The French Pasteur Institute said on Monday that it was discontinuing the development of the Covid-19 vaccine with the American pharmaceutical company Merck after the results of clinical trials proved disappointing.
The partners announced a link in May last year to develop a stroke based on an existing measles vaccine, which was launched in phase 1 of clinical trials in August.
“In these first human trials, the future vaccine was well tolerated, but elicited immune responses that were lower than those seen in people who recovered naturally and those seen in authorized vaccines,”
The announcement is a further blow to hopes for a French-led French vaccine following the latest news that leading national pharmaceutical company Sanofi is also struggling to bring its vaccine candidate to market.
In December, Sanofi announced that its strike would be best prepared by the end of 2021, and the government is now encouraging the group to help produce competitive vaccines that are already approved for use in Europe.

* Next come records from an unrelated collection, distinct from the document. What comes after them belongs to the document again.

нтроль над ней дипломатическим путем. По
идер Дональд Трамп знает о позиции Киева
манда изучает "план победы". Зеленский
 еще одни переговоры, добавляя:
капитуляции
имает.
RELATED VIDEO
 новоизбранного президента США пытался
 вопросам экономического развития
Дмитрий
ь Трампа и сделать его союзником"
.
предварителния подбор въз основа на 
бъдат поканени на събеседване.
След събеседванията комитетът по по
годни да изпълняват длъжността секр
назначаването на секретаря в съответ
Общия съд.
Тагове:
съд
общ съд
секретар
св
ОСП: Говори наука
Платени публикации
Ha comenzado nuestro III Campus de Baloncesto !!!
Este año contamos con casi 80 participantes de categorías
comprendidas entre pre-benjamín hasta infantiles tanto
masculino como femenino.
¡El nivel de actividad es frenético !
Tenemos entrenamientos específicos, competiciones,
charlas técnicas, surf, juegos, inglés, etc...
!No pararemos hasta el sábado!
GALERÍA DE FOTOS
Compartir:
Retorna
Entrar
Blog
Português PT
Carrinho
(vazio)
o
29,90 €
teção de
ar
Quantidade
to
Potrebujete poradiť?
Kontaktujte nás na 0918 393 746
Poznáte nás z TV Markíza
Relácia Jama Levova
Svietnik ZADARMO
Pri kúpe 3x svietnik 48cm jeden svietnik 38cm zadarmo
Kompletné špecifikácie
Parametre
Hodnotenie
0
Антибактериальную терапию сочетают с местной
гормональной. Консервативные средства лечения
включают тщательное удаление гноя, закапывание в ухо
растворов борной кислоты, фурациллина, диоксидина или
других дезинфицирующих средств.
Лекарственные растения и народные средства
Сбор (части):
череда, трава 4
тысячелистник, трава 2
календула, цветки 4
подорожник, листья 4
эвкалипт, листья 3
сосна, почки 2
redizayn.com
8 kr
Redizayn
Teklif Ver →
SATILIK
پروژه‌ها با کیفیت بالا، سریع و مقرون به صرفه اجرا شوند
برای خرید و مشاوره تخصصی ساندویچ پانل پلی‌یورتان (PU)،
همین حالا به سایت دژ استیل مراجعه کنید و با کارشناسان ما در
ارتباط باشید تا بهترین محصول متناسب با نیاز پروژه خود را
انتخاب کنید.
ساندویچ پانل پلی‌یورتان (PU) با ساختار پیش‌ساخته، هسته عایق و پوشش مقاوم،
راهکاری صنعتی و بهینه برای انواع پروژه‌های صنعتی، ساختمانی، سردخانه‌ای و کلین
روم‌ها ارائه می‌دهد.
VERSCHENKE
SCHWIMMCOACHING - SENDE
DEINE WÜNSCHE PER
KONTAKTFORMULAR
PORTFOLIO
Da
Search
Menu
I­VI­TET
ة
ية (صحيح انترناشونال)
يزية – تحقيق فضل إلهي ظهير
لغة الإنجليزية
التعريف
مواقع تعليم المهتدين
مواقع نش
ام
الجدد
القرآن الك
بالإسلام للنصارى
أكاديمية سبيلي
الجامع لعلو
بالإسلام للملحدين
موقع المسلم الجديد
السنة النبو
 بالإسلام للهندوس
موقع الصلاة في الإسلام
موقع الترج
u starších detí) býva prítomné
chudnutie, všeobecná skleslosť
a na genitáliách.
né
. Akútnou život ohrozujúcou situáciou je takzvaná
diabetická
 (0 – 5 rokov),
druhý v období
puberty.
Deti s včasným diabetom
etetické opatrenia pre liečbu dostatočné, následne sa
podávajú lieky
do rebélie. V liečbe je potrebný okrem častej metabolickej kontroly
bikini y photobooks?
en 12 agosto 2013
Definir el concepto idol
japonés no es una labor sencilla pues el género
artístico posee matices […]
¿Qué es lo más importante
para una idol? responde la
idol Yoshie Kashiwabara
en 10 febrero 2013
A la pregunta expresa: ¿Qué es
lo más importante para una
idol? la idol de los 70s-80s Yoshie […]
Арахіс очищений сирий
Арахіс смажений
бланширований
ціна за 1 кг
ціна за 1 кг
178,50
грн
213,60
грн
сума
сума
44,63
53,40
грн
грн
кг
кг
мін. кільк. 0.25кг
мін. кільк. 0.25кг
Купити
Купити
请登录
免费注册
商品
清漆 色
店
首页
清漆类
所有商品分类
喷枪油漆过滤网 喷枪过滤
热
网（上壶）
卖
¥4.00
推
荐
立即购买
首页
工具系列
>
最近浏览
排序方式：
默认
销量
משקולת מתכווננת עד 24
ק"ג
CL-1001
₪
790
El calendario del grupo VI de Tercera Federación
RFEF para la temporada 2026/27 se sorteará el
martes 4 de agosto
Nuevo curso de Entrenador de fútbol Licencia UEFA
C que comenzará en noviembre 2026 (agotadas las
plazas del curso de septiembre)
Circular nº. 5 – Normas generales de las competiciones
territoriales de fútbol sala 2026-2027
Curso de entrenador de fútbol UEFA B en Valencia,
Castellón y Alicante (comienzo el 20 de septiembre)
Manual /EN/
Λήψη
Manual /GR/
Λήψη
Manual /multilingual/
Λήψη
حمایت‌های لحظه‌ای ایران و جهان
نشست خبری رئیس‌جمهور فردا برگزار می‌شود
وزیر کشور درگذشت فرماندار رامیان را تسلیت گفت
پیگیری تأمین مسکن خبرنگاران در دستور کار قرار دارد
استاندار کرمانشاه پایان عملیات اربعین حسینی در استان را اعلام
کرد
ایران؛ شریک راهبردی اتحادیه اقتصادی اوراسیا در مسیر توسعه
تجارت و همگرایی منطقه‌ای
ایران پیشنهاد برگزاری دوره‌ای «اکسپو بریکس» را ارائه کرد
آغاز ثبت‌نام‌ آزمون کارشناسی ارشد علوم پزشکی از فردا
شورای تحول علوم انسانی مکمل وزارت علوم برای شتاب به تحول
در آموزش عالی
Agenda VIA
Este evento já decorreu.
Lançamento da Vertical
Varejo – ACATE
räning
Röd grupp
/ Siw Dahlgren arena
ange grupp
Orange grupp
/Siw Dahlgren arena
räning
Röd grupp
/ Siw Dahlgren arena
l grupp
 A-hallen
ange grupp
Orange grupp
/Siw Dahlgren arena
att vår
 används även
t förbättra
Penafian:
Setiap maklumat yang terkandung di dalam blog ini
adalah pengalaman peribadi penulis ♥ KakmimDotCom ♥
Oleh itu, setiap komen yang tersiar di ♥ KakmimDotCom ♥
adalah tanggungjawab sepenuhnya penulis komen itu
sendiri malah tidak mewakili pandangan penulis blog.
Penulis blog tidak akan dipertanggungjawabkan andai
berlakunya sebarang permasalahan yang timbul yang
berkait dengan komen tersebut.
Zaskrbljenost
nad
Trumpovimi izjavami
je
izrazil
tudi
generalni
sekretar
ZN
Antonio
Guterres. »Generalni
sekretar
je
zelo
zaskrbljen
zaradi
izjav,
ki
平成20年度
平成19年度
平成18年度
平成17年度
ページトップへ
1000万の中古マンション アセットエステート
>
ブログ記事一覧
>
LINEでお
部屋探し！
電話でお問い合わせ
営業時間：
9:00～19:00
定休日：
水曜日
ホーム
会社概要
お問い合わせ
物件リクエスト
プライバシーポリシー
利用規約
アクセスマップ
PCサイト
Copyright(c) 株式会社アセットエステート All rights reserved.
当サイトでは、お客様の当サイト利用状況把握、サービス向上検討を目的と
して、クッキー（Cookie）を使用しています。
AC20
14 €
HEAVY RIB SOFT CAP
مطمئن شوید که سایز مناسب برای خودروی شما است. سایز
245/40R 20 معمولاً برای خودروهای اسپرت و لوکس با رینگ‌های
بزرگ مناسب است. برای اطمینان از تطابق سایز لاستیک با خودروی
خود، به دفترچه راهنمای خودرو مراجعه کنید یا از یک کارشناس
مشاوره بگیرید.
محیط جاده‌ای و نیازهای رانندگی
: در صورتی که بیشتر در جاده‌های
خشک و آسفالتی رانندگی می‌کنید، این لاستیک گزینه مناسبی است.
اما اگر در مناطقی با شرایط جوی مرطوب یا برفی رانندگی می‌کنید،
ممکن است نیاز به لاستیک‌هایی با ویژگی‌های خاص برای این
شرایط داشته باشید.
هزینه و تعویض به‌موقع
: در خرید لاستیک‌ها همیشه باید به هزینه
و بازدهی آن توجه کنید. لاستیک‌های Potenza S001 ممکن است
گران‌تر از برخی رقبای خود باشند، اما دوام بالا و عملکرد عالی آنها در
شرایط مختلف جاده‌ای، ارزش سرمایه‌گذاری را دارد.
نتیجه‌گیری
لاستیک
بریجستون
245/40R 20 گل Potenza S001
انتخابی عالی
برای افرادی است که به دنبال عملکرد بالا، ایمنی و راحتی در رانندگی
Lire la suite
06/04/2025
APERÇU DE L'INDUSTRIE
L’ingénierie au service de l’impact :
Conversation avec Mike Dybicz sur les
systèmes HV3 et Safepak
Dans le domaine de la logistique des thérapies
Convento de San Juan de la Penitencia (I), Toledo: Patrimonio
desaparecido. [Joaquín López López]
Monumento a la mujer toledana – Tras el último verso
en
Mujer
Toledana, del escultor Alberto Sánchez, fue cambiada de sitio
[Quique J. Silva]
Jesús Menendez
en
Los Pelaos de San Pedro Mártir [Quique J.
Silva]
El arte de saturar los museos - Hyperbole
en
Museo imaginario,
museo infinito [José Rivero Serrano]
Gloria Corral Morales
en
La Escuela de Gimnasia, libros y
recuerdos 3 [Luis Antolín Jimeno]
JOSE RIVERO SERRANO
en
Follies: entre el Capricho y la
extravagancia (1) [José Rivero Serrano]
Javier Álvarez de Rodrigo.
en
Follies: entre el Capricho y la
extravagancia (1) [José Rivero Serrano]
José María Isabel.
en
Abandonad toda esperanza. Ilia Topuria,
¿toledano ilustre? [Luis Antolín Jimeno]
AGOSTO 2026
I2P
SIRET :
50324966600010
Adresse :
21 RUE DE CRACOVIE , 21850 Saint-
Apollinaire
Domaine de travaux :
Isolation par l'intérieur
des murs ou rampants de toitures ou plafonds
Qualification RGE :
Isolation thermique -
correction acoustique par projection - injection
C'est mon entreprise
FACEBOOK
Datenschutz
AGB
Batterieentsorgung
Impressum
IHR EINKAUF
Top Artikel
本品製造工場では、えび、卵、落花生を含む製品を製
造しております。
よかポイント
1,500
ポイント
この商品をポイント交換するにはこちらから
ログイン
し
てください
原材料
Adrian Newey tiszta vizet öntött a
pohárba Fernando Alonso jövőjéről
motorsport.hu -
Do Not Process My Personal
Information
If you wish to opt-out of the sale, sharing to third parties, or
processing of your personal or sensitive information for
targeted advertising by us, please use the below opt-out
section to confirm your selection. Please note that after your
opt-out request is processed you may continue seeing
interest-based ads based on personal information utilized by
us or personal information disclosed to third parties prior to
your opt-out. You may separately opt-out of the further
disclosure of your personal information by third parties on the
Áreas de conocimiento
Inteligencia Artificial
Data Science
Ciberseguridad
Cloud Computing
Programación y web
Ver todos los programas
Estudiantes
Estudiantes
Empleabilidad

These include products from the German-American relationship BioNTech / Pfizer and the American pharmaceutical group Moderna.
The UK has also authorized the use of a vaccine developed by the University of Oxford and AstraZeneca, which is being evaluated by European Union regulators.
The Pasteur Institute, named after the pioneering scientist Louis Pasteur, who developed a rabies vaccine in 1885, said it was working on two other Covid-19 vaccines that were not yet ready for clinical trials.
The decision to abandon the measles-based Covid vaccine “has no effect on the continuation of research by the Pastoral Institute on two other vaccine candidates who use different methodologies,” the statement said.